In 1944: Eisenhower told the British ambassador to Washington that the 3,500 officers of the German General staff should be ''exterminated.'' He also favored the liquidation of perhaps 100,000 prominent Germans.

April 17, 1945: The Americans opened their enormous Rheinberg Camp, six miles in circumference, with no food or shelter whatsoever. As in the other big "Rhine meadow" camps, opened in mid-April, there was initially no latrines and no water. In some camps, the men were so crowded they could not lie down. Meanwhile, at Camp Kripp, near Remagen, the half-American Charles von Luttichau determines that his German comrades are receiving about 5% as much food as their captors." Complaining to the camp commander, who stated: ''Forget the Geneva Convention. You don't have any rights."
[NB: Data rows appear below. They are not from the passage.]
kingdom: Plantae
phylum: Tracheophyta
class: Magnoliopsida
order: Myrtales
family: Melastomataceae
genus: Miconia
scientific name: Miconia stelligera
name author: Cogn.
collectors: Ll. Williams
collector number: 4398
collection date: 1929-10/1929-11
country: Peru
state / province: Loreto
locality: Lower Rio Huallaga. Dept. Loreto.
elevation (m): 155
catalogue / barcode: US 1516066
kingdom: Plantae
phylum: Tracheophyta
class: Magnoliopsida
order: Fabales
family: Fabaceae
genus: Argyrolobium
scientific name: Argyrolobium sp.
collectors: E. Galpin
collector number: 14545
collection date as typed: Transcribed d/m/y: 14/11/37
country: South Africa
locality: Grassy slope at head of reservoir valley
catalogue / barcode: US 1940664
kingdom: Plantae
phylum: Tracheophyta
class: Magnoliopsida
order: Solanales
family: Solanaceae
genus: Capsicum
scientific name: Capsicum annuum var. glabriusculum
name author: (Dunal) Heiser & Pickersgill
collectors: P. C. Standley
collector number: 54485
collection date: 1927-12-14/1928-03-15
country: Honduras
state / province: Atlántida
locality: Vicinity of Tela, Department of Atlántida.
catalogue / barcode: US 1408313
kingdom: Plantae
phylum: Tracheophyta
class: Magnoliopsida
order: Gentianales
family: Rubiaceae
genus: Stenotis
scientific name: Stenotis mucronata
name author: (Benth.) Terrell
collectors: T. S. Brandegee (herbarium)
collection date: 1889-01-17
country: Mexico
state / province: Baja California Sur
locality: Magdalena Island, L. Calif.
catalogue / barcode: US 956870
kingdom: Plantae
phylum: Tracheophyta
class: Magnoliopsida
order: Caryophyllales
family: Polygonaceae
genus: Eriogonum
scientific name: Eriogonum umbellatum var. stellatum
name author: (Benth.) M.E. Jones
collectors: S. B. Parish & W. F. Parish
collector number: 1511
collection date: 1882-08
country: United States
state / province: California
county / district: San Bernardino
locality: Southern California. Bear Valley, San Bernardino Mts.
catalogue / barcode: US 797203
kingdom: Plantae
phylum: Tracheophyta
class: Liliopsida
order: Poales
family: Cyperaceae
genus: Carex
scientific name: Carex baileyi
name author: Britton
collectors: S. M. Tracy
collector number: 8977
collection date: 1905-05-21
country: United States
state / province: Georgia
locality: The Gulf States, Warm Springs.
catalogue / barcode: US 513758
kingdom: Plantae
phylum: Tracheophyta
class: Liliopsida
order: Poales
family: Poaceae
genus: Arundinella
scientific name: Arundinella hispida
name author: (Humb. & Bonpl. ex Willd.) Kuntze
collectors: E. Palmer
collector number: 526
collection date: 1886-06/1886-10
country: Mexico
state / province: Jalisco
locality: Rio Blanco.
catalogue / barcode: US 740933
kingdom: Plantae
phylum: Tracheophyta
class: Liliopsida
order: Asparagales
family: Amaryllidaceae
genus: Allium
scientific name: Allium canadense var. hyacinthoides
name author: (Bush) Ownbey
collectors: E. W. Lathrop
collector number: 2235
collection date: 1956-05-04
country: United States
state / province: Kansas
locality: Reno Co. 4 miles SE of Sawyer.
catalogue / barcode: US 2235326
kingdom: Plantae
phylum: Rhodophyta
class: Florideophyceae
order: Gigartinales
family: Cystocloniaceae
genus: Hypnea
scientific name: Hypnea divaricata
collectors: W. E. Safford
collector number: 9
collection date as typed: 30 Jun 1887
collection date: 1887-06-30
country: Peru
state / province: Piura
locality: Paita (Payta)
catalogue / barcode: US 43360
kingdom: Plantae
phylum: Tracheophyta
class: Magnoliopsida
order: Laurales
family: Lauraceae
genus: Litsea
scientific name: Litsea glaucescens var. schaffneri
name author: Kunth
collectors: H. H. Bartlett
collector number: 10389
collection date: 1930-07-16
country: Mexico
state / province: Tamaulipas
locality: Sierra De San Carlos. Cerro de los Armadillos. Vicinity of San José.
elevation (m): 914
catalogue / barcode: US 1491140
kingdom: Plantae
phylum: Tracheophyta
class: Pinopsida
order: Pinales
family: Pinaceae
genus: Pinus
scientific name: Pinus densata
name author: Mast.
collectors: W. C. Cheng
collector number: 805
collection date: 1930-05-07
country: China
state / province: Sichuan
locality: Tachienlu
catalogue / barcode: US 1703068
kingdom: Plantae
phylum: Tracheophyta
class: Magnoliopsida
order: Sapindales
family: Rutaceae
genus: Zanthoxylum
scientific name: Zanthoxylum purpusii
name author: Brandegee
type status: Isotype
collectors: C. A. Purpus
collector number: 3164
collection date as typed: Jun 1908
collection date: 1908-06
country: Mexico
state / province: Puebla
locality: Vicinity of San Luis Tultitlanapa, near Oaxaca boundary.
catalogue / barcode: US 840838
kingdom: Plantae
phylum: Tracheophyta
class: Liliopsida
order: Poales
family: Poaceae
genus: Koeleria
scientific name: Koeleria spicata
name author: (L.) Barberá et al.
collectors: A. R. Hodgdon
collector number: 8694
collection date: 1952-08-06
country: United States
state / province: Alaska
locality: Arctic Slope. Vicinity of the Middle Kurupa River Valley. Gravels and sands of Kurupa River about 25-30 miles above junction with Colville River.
http://www.canadaatwar.ca/forums/showthread.php?t=2398

Late April 1945: Heinz Janssen, a survivor of the Rheinberg camp, described conditions as they were at the time. "Amputees slithered like amphibians through the mud , soaking and freezing. Naked to the skies day after day and night after flight, they lay desperate in the sand of Rheinberg or sleep exhaustedly into eternity in their collapsing holes.''

Late Summer, 1945: Jean-Pierre Pradervand, head of the International Red Cross delegations in France, told Henry W. Dunning, an American Red Cross official, that conditions in the French camps are worse, in many instances, than anything seen in the former Nazi camps. Pradervand showed Dunning pictures of the living skeletons. Dunning explained all this to the American Red Cross in Washington, which informed key government officials. Nevertheless, the cover-up continued.


1947 - 1950's: Nearly all the surviving records of the Rhineland death camps were destroyed. The West German government concluded that 1.7-million German soldiers were alive at the wars' end, and who were known to have been in fair health, and disappeared. The Western Allies pinned virtually all the blame on the Soviets.

1950: The first German edition of ALLIERTE KRIEGSVERBRECHEN is published. Never translated into English, the book gives eye-witness descriptions of the horrific deplorable conditions which prevailed in the American camps.